At least one Tar Heel member of the industry is feeling the pinch. Sales at Hillsborough-based Adam & Eve fell 3.6% to $110 million in 2008. It’s still the nation’s largest mail-order company for erotic material, but it faces stiff challenges from the ailing economy and changing technology. When money is tight, people are more likely to put off purchases, just as they might wait for better times to buy a sexier pair of sunglasses. Why spring for Hot Cherry Pies 4 when you can make do with Hot Cherry Pies 3?
The company also must contend with Internet-spawned competitors such as Charlotte-based AEBN, a provider of adult videos on demand — not to mention the plethora of free porn online. “The glut of adult DVDs out there and the availability of free adult content on the Web have definitely affected us,” spokeswoman Katy Zvolerin says.
In fact, DVDs are no longer the top source of revenue. During the past few years, Adam & Eve has returned to its roots, depending more on its own stimulus packages.
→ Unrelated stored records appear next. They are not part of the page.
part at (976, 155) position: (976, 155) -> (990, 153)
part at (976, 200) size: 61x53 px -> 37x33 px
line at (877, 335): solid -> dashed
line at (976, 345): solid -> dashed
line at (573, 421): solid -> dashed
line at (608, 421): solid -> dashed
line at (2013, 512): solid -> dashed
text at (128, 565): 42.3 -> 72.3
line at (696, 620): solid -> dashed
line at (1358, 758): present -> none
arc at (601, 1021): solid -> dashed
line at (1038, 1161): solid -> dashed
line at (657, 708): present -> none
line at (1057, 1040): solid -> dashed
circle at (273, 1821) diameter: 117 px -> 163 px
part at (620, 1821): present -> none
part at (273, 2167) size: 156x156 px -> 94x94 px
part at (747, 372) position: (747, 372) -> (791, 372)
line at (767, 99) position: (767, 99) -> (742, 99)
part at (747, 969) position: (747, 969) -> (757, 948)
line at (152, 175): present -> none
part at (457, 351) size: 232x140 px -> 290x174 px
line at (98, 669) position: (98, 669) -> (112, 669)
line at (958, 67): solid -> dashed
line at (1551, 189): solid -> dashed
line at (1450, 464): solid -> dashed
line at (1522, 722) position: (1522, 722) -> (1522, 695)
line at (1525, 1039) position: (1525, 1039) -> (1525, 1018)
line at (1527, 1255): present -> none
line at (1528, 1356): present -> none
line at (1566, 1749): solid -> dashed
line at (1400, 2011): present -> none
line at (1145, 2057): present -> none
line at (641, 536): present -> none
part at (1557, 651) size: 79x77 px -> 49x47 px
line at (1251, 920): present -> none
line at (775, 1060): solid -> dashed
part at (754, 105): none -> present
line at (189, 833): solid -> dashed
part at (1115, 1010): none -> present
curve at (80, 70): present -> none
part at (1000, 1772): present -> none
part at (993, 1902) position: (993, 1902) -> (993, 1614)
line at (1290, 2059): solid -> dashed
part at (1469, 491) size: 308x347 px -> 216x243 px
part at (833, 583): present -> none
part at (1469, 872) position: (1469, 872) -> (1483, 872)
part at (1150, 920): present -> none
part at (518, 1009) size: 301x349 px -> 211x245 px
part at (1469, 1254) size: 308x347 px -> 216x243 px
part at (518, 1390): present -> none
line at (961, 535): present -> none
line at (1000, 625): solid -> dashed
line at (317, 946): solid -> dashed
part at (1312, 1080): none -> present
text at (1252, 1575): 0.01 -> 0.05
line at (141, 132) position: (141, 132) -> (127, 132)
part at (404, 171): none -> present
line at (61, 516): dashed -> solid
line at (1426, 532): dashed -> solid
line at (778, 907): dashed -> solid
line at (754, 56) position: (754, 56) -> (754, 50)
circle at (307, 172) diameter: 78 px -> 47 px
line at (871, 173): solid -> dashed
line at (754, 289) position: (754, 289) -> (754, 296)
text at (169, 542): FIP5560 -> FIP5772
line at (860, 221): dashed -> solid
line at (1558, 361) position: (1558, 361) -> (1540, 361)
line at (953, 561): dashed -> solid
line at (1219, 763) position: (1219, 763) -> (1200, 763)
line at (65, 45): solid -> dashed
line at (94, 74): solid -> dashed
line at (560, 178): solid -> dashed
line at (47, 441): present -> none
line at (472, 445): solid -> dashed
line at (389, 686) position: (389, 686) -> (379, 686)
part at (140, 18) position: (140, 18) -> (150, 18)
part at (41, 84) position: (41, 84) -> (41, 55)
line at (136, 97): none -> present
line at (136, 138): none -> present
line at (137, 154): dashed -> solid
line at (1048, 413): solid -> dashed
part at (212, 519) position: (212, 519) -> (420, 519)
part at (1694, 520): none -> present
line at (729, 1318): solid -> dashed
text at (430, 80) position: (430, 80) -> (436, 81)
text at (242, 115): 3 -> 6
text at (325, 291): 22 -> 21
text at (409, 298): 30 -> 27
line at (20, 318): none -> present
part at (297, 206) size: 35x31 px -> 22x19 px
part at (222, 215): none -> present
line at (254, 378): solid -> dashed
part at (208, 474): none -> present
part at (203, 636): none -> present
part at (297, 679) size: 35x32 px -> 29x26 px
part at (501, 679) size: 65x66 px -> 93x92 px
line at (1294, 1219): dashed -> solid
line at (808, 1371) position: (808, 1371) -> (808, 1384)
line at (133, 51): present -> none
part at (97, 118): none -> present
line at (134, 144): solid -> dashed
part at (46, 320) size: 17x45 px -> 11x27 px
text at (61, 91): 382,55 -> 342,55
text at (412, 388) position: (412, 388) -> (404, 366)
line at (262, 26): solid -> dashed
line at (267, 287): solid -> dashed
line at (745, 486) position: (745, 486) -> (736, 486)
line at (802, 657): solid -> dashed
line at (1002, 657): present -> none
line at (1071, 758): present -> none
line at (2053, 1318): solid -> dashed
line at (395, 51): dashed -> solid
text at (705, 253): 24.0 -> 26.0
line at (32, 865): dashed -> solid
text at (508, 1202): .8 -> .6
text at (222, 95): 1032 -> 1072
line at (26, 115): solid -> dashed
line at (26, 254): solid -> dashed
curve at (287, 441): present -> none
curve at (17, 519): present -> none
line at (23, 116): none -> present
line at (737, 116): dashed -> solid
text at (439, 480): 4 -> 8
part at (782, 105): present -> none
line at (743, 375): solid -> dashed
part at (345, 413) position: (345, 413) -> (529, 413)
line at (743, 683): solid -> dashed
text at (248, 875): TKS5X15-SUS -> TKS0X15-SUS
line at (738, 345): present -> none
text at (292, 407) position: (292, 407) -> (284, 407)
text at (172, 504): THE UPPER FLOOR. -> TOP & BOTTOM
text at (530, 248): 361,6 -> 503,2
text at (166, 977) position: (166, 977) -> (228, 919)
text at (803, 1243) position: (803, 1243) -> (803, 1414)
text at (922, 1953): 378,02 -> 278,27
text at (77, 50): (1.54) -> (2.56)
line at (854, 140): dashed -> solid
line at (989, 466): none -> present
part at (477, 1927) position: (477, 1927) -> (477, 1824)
In 2005, vibrators and other sex toys each accounted for 23% of sales, same as DVDs. Last year, DVDs dropped to 19%, while vibrators and other sex toys each made up 29%. Online sales have surpassed those from the company’s mail-order catalogs, which Phil Harvey, president of parent PHE Inc., launched in 1970 to sell condoms.
It plans to continue its focus on toys and novelties, offering a wider variety of prices. As for its own line of Adam & Eve DVDs, which it began producing in the 1990s, the company is focusing on bigger-budget, star-driven productions. “Basically we’re making fewer movies but better ones,” Zvolerin says. “The future of adult DVD is unknown at this time, but adults will always want sexual enhancements to spice up the bedroom. And luckily, these can’t be found free online.”
Location is everything
In a way, computer maker Lenovo Group Ltd. became more of an American company after replacing its Yankee CEO with a Chinese citizen. Though Lenovo stock still trades on the Hong Kong exchange, Morrisville not only is home of the company’s worldwide product development and marketing, it’s now the base of its chief executive. Bill Amelio, who had “come to the end of his three-year contract” as the company reported its first quarterly loss, was succeeded by Yang Yuanging, who held the CEO job for several years before Amelio and helped build Lenovo’s business in China. While Amelio ran the company from Singapore, Yang spent three years in Morrisville as chairman, spokesman Ray Gorman says. And that’s where he’ll stay.